É tenebrosa a ‘denúncia’ da Folha de S.Paulo (sábado, 8/5, pág. A-8) contra a colunista política Tereza Cruvinel, do Globo. Entre outras coisas demonstra a existência no simpático jornalão de uma perversidade em suspensão, transmitida por osmose ou infiltrada nas paredes do prédio [leia íntegra da matéria da Folha na rubrica Entre Aspas, nesta edição].
Em tese, um jornalista contratado por um veículo privado não pode receber encomendas do poder público. Sobretudo quando cobre a área política na Capital Federal. Isto vale para os três poderes e estende-se para qualquer atividade – mesmo quando se trata de escrever livros, dar cursos ou proferir conferências.
Mas a jornalista Tereza Cruvinel foi contratada por cerca de 15 mil reais pela Câmara dos Deputados para pesquisar e escrever a biografia da jornalista-deputada pernambucana Cristina Tavares, falecida em 1992, a ser incluída numa série de perfis parlamentares. Não houve licitação porque nos casos de notória competência ela é dispensável. [Foi a deputada, aliás, quem apresentou à Câmara, em 4/4/1989, o projeto de lei 1905/89, que pleiteava a criação do Conselho de Comunicação Social, previsto da Constituição de 1988. E é dela o livro A última célula — Minha luta contra o câncer, lançado em 1989.]

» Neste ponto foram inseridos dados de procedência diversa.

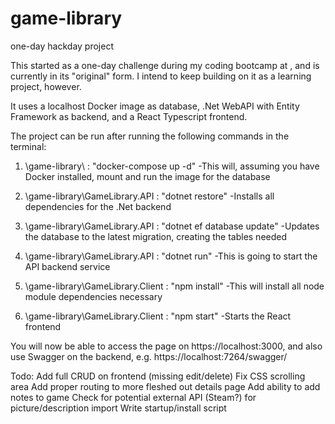 # game-library
</salt> one-day hackday project

This started as a one-day challenge during my coding bootcamp at </salt>, and is currently in its "original" form. I intend to keep building on it as a learning project, however.

It uses a localhost Docker image as database, .Net WebAPI with Entity Framework as backend, and a React Typescript frontend.

The project can be run after running the following commands in the terminal:

1. \game-library\ : "docker-compose up -d"
-This will, assuming you have Docker installed, mount and run the image for the database

2. \game-library\GameLibrary.API : "dotnet restore"
-Installs all dependencies for the .Net backend

3. \game-library\GameLibrary.API : "dotnet ef database update"
-Updates the database to the latest migration, creating the tables needed

4. \game-library\GameLibrary.API : "dotnet run"
-This is going to start the API backend service

5. \game-library\GameLibrary.Client : "npm install"
-This will install all node module dependencies necessary

6. \game-library\GameLibrary.Client : "npm start"
-Starts the React frontend

You will now be able to access the page on https://localhost:3000, and also use Swagger on the backend, e.g. https://localhost:7264/swagger/


Todo:
Add full CRUD on frontend (missing edit/delete)
Fix CSS scrolling area
Add proper routing to more fleshed out details page
Add ability to add notes to game
Check for potential external API (Steam?) for picture/description import
Write startup/install script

Não é crime, não é infração. Seria, no máximo, assunto para um comentário objetivo do Ouvidor (também chamado de ombudsman) e não para converter-se em matéria de um quarto de página, com um título forte, editada numa página de escândalos onde o protagonista principal é o velho amigo da casa, Paulo Maluf.

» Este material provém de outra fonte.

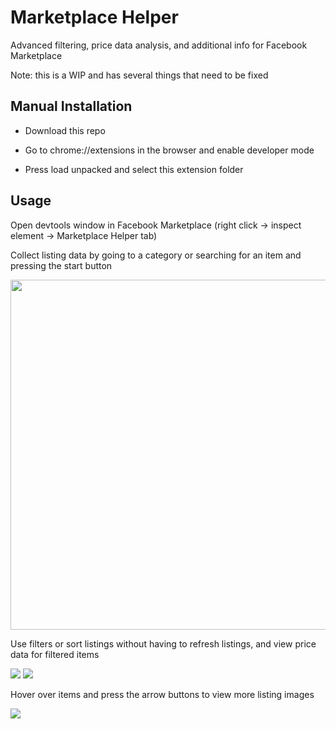 <h1>Marketplace Helper</h1>
Advanced filtering, price data analysis, and additional info for Facebook Marketplace

Note: this is a WIP and has several things that need to be fixed

<h2>Manual Installation</h2>

- Download this repo

- Go to chrome://extensions in the browser and enable developer mode

- Press load unpacked and select this extension folder

<h2>Usage</h2>

<p>Open devtools window in Facebook Marketplace (right click -> inspect element -> Marketplace Helper tab)</p>
<p>Collect listing data by going to a category or searching for an item and pressing the start button</p>
<img src="https://github.com/ksucpea/marketplacehelper/blob/main/images/img3.png" height="560px" />


<p>Use filters or sort listings without having to refresh listings, and view price data for filtered items</p>
<img src="https://github.com/ksucpea/marketplacehelper/blob/main/images/img6.png" />
<img src="https://github.com/ksucpea/marketplacehelper/blob/main/images/img5.png" />

<p>Hover over items and press the arrow buttons to view more listing images</p>
<img src="https://github.com/ksucpea/marketplacehelper/blob/main/images/4.png" />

Teoricamente o pagamento à jornalista caracteriza um conflito de interesses. Mas, teoricamente, a Folha não pode ter como colaborador regular o presidente do Senado, isto é, o chefe do Legislativo. No entanto, o senador José Sarney é colaborador e está na folha de pagamentos da Folha há muitos anos. Significa que o jornal está atrelado a um dos poderes da República e, no caso em questão, atrelado a um parlamentar com vastos e exóticos interesses empresariais – inclusive na área da mídia.
A peçonha contra a colunista do jornal adversário completa-se com outra contra um colunista da própria Folha, Luís Nassif, que teria recebido passagens do Ministério da Previdência para participar de um seminário em Brasília sobre a reforma do setor e não comunicou o fato ao comissariado da redação. Puro farisaísmo: a Folha aplica o seu Manual da Redação de forma seletiva e geralmente hepática.
Exemplo: este Observatório recentemente questionou a colunista Tereza Cruvinel por ter oferecido a sua residência para uma entrevista coletiva disfarçada do presidente Lula da Silva. Entrevista do presidente da República deve acontecer em instalações do governo ou sob a sua égide. Nosso comentário foi rigorosamente técnico, impessoal, sem acusações.
A Folha mandou diversos jornalistas ao ágape-entrevista e não registrou qualquer reparo. Naqueles dias o Manual estava de folga.